Wednesday, February 5, 2020

Book Review


Death Drive: There Are No Accidents

by Stephen Bayley

     In 1965, Kenneth Anger published his notorious classic Hollywood Babylon. It was an easy-to-read, rumor-mongering book about the seamier side of movie star glamour. One thing that stood out was its combination of black and white photographs side by side with the text; they were integrated in such a way that reading it felt at times like the writing was an integral part of a film reel. Death Drive: There Are No Accidents by Stephen Bayley has a similar effect.
     While both books are about the cult of celebrity, they both deal with their subject matter in different ways. Anger’s book was a sleaze-fest and more or less a work of fiction, giving the audience a heavy dose of the vicious gossip they want to hear. Bayley’s book, which makes reference to Hollywood Babylon in the chapter on Jayne Mansfield, focuses on a more precise part of the public’s fascination with the famous: the cult of celebrity car crashes. Bayley also treats the death-by-car-wreck theme in a different way. His writing style is plain, descriptive, and factual without much embellishment, literary license, or interpretation.
     The introduction does not give too much information. Bayley explains his vague criteria for which victims he chose to write about. All of them were part of the glamorous elite and people with some kind of irony attached to their deaths. All are highly sexualized and regarded as icons of style. Then the concept of Carl Jung’s “synchronicity” is explained in reference to the book’s title. All coincidences have a purpose, Bayley believes, but he leaves the audience hanging and does not thoroughly examine this theme in the book.
     Each chapter is laid out according to a repetitive formula. The first page has a pixelated portrait of the subject. Mixed with the text are photos or advertisements for the cars each celebrity crashed, and then at the end, or close to it, a picture of the car after it had been wrecked. The photography is of high quality and each appears to be a work of art. The writing is equally formulaic. Some details of each person’s life are given including their major accomplishments. Precisely detailed descriptions of each car’s design and mechanics comes next, followed by the details of the crash that killed each celebrity. The mechanical descriptions can be dull if you are not an automobile enthusiast and they are written with detail that leaves nothing to the imagination, almost like the descriptions of genitalia you might find in the letters section of Penthouse magazine. These descriptions are so redundant they have the same effect you might get from being stuck in a room with someone who can’t stop flicking a light switch on and off because they have obsessive-compulsive disorder. The crash details are brief and seem almost trivial. Bayley gives the impression he does not want to sound morbid, sadistic, or gross so he downplays the gore. Some of the chapters discuss ironies or conspiracy theories related to the each subject.
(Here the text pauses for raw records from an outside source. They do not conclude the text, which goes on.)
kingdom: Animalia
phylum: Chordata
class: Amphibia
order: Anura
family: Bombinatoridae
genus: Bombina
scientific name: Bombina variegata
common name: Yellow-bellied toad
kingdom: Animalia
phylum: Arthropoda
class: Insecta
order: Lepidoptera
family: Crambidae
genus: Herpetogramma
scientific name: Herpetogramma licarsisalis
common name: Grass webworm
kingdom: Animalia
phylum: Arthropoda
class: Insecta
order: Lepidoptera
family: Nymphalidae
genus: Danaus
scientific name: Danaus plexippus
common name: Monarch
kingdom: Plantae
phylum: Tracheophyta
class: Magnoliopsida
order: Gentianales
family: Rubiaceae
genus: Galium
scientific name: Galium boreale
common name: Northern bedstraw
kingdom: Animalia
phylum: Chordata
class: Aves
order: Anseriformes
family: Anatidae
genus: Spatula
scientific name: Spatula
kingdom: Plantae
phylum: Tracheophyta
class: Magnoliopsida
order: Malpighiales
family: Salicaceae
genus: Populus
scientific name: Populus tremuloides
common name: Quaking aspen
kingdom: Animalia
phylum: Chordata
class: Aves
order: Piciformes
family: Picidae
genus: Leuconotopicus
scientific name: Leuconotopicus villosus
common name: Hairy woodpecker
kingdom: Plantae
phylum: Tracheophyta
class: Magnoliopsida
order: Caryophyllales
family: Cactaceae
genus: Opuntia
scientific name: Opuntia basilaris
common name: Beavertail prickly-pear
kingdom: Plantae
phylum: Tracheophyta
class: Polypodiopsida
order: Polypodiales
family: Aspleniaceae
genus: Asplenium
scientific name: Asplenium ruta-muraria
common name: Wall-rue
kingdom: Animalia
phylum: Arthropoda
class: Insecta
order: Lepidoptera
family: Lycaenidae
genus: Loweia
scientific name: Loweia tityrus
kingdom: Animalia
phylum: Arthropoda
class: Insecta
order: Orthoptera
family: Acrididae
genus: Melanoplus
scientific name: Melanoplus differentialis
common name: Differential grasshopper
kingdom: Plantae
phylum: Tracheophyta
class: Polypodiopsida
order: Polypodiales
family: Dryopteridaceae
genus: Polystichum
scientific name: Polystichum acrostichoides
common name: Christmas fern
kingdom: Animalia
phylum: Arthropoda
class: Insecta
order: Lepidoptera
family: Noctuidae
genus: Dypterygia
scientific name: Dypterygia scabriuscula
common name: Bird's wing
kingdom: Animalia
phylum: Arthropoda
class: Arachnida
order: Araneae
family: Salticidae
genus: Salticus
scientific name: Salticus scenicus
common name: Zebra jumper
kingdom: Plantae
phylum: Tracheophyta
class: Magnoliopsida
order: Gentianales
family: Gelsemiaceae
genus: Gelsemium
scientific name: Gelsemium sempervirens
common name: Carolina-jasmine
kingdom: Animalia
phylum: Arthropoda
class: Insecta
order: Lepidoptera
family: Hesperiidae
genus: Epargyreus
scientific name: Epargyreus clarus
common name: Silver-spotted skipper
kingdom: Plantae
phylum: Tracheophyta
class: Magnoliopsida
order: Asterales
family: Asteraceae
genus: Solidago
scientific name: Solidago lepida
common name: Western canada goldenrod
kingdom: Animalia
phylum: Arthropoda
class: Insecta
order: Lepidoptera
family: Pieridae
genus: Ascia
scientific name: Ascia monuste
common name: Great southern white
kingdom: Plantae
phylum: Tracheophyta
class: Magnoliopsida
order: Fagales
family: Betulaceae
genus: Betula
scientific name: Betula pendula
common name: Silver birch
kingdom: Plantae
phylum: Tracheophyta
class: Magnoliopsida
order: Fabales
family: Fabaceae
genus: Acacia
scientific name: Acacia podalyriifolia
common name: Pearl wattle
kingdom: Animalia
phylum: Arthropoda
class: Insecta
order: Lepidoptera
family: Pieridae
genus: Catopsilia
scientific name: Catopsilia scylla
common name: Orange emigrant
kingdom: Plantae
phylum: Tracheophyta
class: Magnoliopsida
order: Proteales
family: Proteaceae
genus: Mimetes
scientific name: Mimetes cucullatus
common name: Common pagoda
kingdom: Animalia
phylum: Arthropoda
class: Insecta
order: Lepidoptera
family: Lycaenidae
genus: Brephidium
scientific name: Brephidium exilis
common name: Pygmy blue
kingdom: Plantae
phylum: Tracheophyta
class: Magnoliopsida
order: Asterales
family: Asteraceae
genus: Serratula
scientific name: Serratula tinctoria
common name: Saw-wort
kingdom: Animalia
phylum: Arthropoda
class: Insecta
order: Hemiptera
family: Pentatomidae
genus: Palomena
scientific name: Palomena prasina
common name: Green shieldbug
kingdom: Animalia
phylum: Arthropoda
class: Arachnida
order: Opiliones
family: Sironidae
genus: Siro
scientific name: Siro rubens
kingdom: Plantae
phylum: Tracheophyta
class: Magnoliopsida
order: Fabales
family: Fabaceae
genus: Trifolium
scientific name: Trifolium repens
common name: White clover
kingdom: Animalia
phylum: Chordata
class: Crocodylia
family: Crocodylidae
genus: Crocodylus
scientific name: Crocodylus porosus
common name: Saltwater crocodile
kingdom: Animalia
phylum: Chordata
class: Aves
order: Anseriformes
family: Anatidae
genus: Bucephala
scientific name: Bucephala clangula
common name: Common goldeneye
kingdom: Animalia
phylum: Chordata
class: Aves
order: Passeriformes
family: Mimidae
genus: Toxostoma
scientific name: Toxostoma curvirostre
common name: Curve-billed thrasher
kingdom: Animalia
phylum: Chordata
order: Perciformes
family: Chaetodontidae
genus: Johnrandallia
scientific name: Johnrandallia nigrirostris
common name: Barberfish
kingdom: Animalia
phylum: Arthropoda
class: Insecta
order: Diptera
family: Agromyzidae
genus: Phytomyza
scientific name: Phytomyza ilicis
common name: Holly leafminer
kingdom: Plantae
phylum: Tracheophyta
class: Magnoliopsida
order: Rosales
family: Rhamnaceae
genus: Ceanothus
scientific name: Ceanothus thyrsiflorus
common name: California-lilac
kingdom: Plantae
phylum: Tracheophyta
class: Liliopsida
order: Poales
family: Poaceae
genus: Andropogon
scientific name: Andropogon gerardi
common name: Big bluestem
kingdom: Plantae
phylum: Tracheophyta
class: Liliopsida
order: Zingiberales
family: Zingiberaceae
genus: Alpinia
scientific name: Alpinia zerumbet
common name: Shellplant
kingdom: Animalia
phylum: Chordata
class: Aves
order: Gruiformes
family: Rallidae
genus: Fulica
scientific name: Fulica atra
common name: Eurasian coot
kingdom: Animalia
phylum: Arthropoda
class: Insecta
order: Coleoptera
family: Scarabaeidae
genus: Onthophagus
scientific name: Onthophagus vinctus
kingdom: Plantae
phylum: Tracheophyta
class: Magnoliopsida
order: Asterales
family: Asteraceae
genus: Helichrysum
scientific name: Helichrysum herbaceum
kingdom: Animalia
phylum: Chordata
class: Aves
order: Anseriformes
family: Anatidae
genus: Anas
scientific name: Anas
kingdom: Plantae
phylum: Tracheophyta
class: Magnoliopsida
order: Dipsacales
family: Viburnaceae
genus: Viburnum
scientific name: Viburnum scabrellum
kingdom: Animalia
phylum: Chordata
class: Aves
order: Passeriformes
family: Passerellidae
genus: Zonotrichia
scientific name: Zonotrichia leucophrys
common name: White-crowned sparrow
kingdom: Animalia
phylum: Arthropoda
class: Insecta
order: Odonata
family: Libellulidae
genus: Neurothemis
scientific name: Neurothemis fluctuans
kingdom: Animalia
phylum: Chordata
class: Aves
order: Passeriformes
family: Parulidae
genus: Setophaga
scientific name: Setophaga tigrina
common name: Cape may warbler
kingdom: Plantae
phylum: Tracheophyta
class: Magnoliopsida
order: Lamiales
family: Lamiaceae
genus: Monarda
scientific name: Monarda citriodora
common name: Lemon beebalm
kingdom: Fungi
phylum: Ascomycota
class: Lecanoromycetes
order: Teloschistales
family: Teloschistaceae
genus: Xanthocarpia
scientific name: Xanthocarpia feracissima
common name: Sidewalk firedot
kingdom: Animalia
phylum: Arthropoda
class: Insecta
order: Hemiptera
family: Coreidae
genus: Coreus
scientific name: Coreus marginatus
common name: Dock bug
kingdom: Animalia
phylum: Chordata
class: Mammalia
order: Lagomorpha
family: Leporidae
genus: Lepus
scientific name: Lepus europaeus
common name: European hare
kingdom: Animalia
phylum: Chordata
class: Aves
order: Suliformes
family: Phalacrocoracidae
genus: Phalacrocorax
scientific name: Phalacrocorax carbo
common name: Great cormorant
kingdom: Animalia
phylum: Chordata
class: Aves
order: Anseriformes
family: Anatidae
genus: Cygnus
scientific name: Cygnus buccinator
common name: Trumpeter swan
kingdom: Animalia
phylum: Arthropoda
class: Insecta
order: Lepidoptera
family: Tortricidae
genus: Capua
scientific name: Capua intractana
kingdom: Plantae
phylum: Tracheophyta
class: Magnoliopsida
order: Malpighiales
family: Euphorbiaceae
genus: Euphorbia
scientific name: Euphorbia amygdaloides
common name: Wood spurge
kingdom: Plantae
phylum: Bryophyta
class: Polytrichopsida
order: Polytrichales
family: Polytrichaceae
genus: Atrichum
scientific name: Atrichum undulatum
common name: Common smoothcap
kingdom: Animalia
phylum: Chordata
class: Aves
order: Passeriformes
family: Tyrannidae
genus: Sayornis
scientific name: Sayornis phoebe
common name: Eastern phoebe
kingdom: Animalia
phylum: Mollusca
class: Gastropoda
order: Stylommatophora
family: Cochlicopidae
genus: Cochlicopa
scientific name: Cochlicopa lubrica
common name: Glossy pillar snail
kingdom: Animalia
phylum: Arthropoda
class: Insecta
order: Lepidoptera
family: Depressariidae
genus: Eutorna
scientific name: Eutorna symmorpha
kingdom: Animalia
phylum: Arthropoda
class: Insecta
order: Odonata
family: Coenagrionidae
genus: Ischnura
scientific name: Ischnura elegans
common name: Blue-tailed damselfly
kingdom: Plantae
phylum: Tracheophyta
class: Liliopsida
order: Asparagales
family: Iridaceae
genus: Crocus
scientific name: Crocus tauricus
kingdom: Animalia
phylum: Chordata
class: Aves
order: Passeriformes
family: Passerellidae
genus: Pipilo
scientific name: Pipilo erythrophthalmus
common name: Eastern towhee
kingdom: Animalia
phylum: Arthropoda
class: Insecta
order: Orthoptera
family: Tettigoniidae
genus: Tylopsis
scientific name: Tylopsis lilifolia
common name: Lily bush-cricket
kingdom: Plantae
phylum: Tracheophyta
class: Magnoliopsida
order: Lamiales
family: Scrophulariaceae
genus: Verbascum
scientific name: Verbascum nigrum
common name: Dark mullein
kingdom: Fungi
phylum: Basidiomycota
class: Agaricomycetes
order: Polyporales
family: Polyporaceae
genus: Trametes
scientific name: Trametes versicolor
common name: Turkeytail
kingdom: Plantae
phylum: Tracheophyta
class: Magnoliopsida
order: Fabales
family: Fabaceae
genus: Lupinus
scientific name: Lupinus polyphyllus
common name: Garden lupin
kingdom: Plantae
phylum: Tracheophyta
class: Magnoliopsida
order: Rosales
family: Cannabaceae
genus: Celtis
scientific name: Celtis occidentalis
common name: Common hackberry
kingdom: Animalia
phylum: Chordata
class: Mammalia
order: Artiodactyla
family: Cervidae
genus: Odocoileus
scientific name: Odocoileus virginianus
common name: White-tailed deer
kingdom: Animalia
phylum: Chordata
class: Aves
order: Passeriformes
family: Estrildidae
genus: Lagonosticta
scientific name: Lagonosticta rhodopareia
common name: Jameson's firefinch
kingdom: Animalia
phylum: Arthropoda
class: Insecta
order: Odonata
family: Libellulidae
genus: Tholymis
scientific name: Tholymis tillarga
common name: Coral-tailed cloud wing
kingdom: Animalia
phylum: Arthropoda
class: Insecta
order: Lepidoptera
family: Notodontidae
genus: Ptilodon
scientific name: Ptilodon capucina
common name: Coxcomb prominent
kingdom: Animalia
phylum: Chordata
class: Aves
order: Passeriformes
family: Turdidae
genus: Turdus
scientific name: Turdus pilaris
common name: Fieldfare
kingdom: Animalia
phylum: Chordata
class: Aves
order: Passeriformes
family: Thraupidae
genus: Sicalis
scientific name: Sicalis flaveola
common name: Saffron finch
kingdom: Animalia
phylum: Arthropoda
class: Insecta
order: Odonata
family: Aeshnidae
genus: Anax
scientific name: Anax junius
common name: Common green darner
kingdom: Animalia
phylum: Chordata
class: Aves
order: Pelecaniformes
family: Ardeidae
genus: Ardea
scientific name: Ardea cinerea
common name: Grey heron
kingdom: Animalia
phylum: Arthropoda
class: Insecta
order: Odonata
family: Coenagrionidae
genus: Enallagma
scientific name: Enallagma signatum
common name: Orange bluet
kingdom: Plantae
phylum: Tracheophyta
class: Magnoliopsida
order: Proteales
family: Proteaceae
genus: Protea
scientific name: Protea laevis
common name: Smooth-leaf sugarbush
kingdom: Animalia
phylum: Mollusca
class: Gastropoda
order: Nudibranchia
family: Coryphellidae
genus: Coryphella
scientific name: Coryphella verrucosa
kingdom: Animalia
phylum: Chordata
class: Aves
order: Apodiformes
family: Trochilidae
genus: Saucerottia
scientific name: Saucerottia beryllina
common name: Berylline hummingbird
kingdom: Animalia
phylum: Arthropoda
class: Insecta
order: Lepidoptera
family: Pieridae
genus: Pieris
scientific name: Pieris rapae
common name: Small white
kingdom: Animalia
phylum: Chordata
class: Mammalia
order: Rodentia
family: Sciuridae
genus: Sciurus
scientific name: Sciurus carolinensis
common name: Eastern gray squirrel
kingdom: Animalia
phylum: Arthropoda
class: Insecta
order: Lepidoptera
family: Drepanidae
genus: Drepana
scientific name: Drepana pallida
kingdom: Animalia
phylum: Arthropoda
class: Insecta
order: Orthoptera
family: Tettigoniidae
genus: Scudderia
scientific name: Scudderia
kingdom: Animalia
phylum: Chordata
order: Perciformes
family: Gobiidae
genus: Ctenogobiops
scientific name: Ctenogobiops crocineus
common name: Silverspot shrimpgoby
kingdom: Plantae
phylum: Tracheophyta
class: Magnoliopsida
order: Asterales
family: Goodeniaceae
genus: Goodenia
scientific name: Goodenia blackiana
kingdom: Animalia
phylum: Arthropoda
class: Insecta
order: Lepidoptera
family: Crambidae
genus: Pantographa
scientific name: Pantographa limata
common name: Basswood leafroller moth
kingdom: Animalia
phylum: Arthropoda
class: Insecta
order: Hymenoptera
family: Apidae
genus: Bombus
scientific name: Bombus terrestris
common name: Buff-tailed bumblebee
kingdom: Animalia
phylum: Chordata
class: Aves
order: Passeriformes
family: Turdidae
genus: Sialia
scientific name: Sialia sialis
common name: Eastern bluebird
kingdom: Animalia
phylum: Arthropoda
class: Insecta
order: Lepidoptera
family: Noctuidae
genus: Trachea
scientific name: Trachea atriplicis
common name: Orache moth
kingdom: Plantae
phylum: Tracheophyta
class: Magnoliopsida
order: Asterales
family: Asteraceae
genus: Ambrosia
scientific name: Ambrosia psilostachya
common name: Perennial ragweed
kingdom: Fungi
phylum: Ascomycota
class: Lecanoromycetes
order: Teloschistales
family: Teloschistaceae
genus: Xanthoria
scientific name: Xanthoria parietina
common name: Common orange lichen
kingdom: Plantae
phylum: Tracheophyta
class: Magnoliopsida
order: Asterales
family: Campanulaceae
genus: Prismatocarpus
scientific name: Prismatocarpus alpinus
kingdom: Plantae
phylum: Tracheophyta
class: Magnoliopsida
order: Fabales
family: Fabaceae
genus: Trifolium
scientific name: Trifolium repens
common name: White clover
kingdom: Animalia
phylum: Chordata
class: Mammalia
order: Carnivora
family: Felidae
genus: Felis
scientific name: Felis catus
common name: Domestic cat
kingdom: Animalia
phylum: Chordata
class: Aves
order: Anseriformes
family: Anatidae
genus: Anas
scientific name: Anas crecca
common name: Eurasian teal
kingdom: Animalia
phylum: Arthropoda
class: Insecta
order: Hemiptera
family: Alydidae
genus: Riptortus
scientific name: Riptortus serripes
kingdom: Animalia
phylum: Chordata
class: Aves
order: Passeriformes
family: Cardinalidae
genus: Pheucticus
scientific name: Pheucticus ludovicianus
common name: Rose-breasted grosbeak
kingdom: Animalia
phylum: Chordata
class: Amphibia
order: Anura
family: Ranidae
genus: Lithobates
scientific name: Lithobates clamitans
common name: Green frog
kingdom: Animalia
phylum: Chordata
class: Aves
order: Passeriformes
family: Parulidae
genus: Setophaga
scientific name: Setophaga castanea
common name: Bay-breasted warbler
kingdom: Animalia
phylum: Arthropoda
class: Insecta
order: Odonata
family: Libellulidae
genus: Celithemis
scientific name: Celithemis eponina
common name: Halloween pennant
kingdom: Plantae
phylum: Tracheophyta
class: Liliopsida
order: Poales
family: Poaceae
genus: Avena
Conspiracy theories were abundant regarding the deaths of James Dean and Princess Grace of Monaco, probably because some people could not handle the cognitive dissonance when such glamorous people died in such mundane circumstances. Some interesting ironies are the fact that James Dean filmed a public service announcement about driving safety before getting killed in a high-speed crash. The American war hero General George S. Patton suffered a fatal head injury in a low-speed fender bender with a truck manned by a stoned driver who wasn’t paying attention. Then there were a number of professional race car drivers that died due to routine mechanical failures or skidding during the rain on ordinary roads.
     The conclusion is a short neo-Romantic essay in which the author longs for the days of the mid-20th century when automobiling signified individuality, power, and freedom. Now mass produced cars no longer look stylish and have become an economic and environmental liability as well as an impediment to traveling efficiently. Cars have become a nuisance, especially for people living in cities. The use of cars for the pursuit of freedom and luxury may have failed in the end but it was the dream people were chasing that made automobiles exciting.
     The writing in Death Drive is not great. Its style is limp and often boring. The interaction between the photos and the text is what makes it unique and the design of the book appears to be its main purpose. The design draws attention to itself as design and the physical quality of the book makes it feel more like a functional art object than a literary work. It is good for a single read but it does not go far enough to truly be memorable.

Bayley, Stephen. Death Drive: There Are No Accidents. Circa Press, London: 2018.